## TASK INSTRUCTIONS
Copies of all lines that contain "nous" are needed; take them from the data below.

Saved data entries
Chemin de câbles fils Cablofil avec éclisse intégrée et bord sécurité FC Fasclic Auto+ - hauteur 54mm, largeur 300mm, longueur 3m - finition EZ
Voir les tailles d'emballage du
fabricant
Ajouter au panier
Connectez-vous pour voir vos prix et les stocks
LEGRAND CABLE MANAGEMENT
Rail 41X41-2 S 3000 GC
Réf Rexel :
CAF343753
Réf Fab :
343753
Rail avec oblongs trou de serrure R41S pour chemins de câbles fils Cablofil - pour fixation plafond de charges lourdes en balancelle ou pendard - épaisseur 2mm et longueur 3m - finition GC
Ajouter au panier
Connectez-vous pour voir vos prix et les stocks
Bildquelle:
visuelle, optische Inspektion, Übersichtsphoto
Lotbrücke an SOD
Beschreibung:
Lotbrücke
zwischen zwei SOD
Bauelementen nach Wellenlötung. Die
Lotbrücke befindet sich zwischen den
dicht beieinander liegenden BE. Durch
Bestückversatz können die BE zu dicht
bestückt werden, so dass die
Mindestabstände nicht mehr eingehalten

...

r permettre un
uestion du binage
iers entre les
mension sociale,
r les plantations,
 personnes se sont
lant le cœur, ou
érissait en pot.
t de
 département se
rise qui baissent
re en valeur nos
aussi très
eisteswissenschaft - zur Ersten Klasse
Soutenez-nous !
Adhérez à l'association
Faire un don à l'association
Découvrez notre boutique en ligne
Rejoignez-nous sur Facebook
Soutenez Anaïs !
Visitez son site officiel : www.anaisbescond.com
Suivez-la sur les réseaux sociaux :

## ANSWER TO THE PROBLEM
Soutenez-nous !
Rejoignez-nous sur Facebook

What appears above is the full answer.